Smartphones and Butterflies!

Butterflies and smartphones have a lot in common.

We explored a trail, winding through the dark, dense and damp forest. Moss hung from the trees, bromeliads and orchids festooning their trunks and branches.  Then we stopped and looked in awe, before us the evergreen leaves were covered with what seemed like a mist, making it difficult for us to focus on what was there.  This was no ethereal mist, we were seeing butterflies, millions of butterflies, suspended on every leaf and twig from knee height to tree-top level and the slightest touch on a branch or leaf would send a storm of wings fluttering upwards as they moved position.

On close inspection we found that we could look through their wings.  These were the amazing Glasswing butterflies!  We didn’t know when they had arrived, we didn’t know why there were so many or what they were doing!  These questions we were unable to answer, but often with wildlife, just seeing them was enough.  It was a special moment and by the next day not one was to seen, they had vanished as quickly as they had appeared, a rain forest secret.

Paula and I were ‘Living Wild’ in Calilegua National Park in the NW of Argentina. We were there to find birds in the Southern Yungas rainforest, a habitat for which this National Park is famous but instead had found these amazing butterflies.

#### Study material
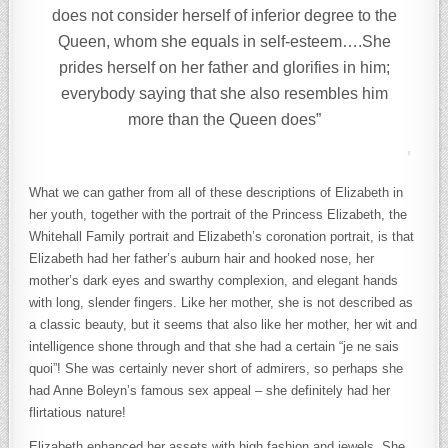
does not consider herself of inferior degree to the
Queen, whom she equals in self-esteem….She
prides herself on her father and glorifies in him;
everybody saying that she also resembles him
more than the Queen does”
What we can gather from all of these descriptions of Elizabeth in
her youth, together with the portrait of the Princess Elizabeth, the
Whitehall Family portrait and Elizabeth’s coronation portrait, is that
Elizabeth had her father’s auburn hair and hooked nose, her
mother’s dark eyes and swarthy complexion, and elegant hands
with long, slender fingers. Like her mother, she is not described as
a classic beauty, but it seems that also like her mother, her wit and
intelligence shone through and that she had a certain “je ne sais
quoi”! She was certainly never short of admirers, so perhaps she
had Anne Boleyn’s famous sex appeal – she definitely had her
flirtatious nature!
Elizabeth enhanced her assets with high fashion and jewels. She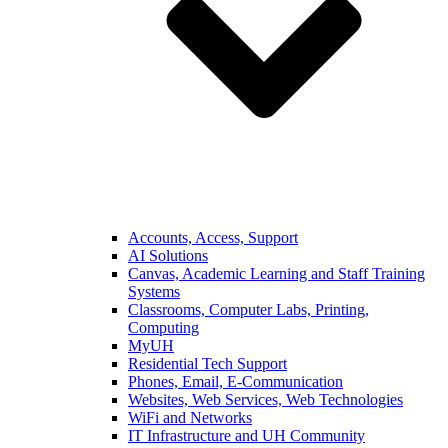
Accounts, Access, Support
AI Solutions
Canvas, Academic Learning and Staff Training
Systems
Classrooms, Computer Labs, Printing,
Computing
MyUH
Residential Tech Support
Phones, Email, E-Communication
Websites, Web Services, Web Technologies
WiFi and Networks
IT Infrastructure and UH Community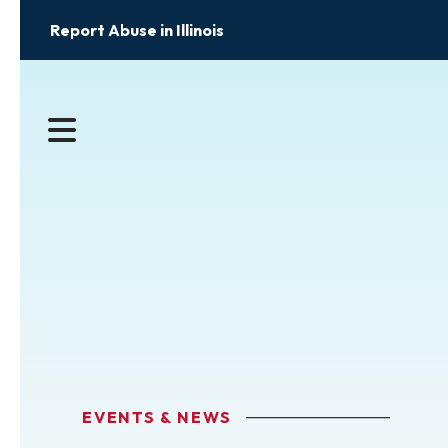
Report Abuse in Illinois
MENU
EVENTS & NEWS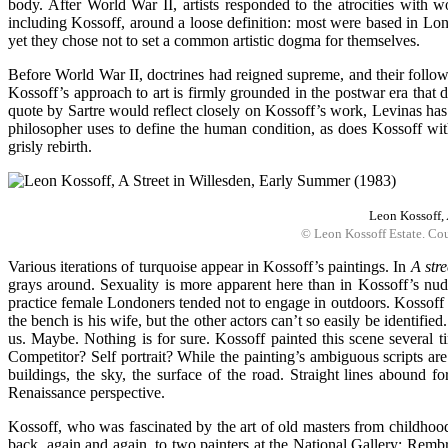
body. After World War II, artists responded to the atrocities with 
including Kossoff, around a loose definition: most were based in Lon
yet they chose not to set a common artistic dogma for themselves.
Before World War II, doctrines had reigned supreme, and their followi
Kossoff’s approach to art is firmly grounded in the postwar era that 
quote by Sartre would reflect closely on Kossoff’s work, Levinas has
philosopher uses to define the human condition, as does Kossoff with 
grisly rebirth.
Leon Kossoff,
© Leon Kossoff Estate. Cou
Various iterations of turquoise appear in Kossoff’s paintings. In
A str
grays around. Sexuality is more apparent here than in Kossoff’s nud
practice female Londoners tended not to engage in outdoors. Kossoff p
the bench is his wife, but the other actors can’t so easily be iden
us. Maybe. Nothing is for sure. Kossoff painted this scene several t
Competitor? Self portrait? While the painting’s ambiguous scripts are u
buildings, the sky, the surface of the road. Straight lines abound f
Renaissance perspective.
Kossoff, who was fascinated by the art of old masters from childhoo
back, again and again, to two painters at the National Gallery: Remb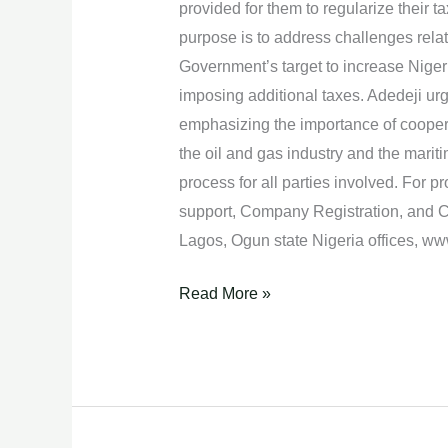
provided for them to regularize their
Tax
purpose is to address challenges relat
Laws.
Government’s target to increase Nigeri
imposing additional taxes. Adedeji ur
emphasizing the importance of coopera
the oil and gas industry and the marit
process for all parties involved. For 
support, Company Registration, and C
Lagos, Ogun state Nigeria offices, 
Read More »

#### To do
[1] Quote the passage of the butterfly article that starts at "Butterflies and smartphones" and ends at "they moved position.".
[2] According to the butterfly article, what kind of butterflies did the writers find?

#### Expected responses
[1]
Butterflies and smartphones have a lot in common.

We explored a trail, winding through the dark, dense and damp forest. Moss hung from the trees, bromeliads and orchids festooning their trunks and branches.  Then we stopped and looked in awe, before us the evergreen leaves were covered with what seemed like a mist, making it difficult for us to focus on what was there.  This was no ethereal mist, we were seeing butterflies, millions of butterflies, suspended on every leaf and twig from knee height to tree-top level and the slightest touch on a branch or leaf would send a storm of wings fluttering upwards as they moved position.

[2] Glasswing butterflies.